ASSIGNMENT: In the records below, find the lines that include "nose" and copy each.

DATASET RECORDS:
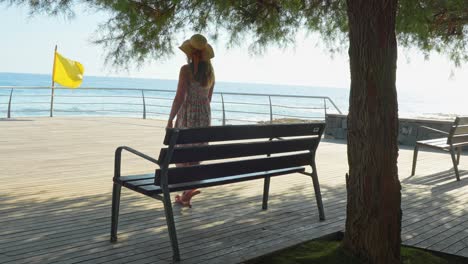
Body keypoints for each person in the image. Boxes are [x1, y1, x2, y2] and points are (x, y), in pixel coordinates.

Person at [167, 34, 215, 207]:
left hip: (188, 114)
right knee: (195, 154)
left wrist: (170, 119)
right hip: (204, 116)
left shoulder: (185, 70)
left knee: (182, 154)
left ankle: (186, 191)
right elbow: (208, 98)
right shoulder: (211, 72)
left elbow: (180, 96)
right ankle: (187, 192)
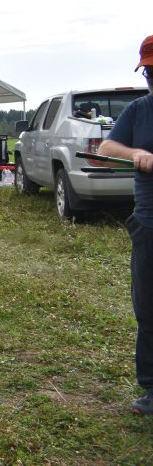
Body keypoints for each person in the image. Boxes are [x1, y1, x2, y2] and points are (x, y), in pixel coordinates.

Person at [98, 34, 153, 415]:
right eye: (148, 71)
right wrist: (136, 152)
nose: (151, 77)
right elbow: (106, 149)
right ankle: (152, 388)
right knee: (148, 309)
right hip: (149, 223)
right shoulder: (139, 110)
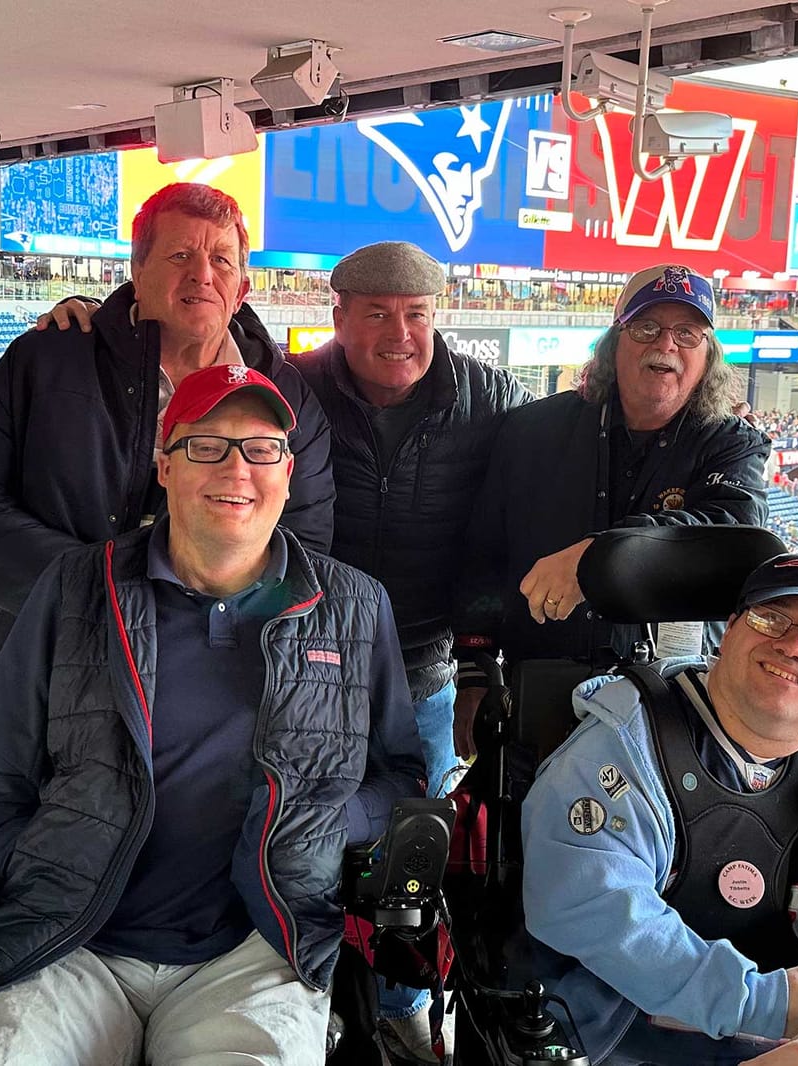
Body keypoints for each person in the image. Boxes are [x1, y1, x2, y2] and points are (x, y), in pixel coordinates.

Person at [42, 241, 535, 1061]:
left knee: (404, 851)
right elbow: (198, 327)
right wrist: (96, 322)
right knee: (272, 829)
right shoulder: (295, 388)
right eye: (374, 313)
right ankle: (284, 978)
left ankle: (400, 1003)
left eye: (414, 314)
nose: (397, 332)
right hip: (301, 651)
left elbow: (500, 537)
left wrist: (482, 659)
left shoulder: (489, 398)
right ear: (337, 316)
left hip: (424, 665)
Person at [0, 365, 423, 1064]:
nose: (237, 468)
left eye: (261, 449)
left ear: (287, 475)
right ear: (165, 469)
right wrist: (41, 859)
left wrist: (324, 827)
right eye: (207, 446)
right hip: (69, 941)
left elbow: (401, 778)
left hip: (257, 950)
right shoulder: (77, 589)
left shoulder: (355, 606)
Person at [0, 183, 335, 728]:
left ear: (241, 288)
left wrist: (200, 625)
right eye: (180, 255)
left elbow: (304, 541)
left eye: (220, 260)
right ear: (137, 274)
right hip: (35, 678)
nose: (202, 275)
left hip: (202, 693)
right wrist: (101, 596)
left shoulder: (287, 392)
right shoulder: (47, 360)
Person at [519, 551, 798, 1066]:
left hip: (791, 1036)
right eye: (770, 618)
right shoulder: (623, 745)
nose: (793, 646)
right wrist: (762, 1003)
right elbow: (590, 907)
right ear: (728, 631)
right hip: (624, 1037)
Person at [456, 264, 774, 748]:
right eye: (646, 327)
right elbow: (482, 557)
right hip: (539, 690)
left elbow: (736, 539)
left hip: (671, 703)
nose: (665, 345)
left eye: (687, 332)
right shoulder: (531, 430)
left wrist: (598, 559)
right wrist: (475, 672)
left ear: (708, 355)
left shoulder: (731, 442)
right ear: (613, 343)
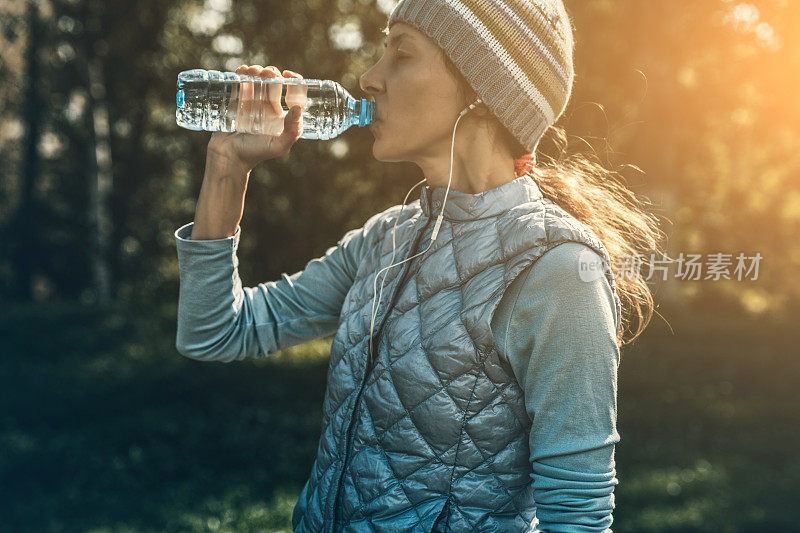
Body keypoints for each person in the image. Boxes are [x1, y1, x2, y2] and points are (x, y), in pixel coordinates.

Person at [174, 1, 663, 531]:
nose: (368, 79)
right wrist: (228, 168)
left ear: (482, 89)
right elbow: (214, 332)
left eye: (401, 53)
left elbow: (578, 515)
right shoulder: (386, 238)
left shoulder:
--
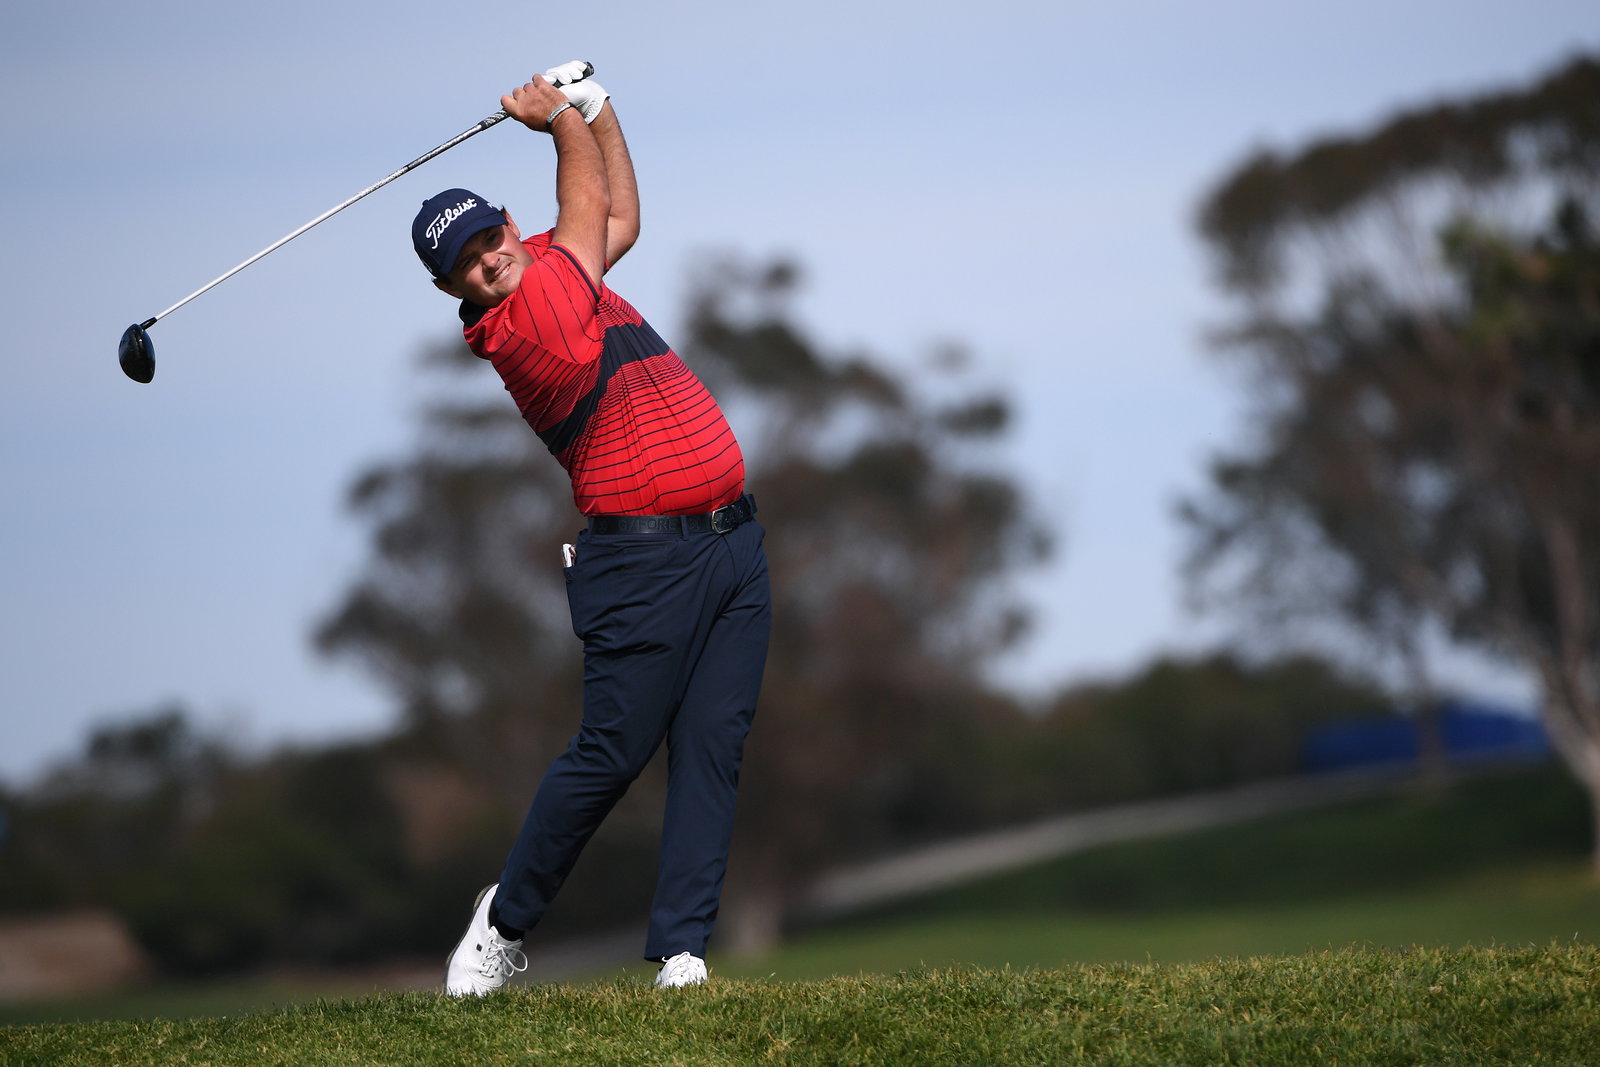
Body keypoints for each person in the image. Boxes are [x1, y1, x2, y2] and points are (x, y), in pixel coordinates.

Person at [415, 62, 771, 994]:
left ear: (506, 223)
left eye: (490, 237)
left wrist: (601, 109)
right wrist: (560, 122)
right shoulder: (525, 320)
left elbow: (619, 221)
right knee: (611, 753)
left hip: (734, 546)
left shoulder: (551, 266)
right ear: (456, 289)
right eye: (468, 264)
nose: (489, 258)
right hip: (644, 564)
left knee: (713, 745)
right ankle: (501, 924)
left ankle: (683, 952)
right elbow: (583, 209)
--
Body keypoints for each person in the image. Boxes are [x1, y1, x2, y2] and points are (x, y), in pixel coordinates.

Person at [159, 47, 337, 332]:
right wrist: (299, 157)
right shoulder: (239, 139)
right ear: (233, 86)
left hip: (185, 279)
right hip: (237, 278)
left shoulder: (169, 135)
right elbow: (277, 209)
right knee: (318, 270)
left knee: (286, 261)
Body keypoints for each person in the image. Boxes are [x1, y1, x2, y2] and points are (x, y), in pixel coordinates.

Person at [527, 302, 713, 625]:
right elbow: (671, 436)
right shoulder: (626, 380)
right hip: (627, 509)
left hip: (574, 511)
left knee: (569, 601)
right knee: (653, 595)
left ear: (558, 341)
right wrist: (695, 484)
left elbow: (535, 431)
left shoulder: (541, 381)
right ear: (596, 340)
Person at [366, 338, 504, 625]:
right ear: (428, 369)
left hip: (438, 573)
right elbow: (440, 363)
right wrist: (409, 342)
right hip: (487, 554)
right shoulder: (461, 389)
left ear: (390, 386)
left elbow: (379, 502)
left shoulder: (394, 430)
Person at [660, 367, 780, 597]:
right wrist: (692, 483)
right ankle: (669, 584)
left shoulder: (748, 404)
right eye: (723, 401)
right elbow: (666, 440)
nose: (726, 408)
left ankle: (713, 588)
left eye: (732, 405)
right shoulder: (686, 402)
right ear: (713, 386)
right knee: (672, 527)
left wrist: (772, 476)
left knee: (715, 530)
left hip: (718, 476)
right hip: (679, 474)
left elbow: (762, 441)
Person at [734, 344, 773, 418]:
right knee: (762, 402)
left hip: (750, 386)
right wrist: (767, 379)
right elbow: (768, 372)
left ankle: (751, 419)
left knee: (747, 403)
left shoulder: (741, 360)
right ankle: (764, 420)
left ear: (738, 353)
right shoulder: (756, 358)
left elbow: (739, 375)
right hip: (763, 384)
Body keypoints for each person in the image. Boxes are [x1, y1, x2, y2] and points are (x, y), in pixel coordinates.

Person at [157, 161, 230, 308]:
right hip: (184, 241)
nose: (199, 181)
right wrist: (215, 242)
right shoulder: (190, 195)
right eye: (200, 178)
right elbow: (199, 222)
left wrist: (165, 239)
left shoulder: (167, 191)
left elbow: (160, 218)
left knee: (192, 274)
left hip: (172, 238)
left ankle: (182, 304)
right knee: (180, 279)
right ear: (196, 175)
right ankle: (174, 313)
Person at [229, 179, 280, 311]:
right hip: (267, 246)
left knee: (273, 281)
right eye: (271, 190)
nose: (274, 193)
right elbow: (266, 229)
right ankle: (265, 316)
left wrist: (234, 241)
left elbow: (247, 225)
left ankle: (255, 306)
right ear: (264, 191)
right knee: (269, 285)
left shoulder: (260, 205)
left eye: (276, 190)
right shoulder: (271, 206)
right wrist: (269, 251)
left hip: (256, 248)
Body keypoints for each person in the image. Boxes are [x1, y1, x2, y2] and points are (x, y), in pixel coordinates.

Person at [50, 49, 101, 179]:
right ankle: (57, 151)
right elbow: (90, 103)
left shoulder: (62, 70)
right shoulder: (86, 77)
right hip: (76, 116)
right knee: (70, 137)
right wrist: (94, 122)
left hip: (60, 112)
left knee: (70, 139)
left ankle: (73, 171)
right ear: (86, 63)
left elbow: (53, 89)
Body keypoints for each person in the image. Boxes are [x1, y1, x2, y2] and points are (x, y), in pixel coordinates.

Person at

COMPLETED EXERCISE:
nose: (151, 77)
nose: (397, 332)
nose: (237, 468)
nose: (202, 275)
nose: (793, 646)
nose: (665, 345)
nose: (368, 79)
nose: (489, 258)
nose: (726, 408)
nose: (199, 181)
nose: (274, 193)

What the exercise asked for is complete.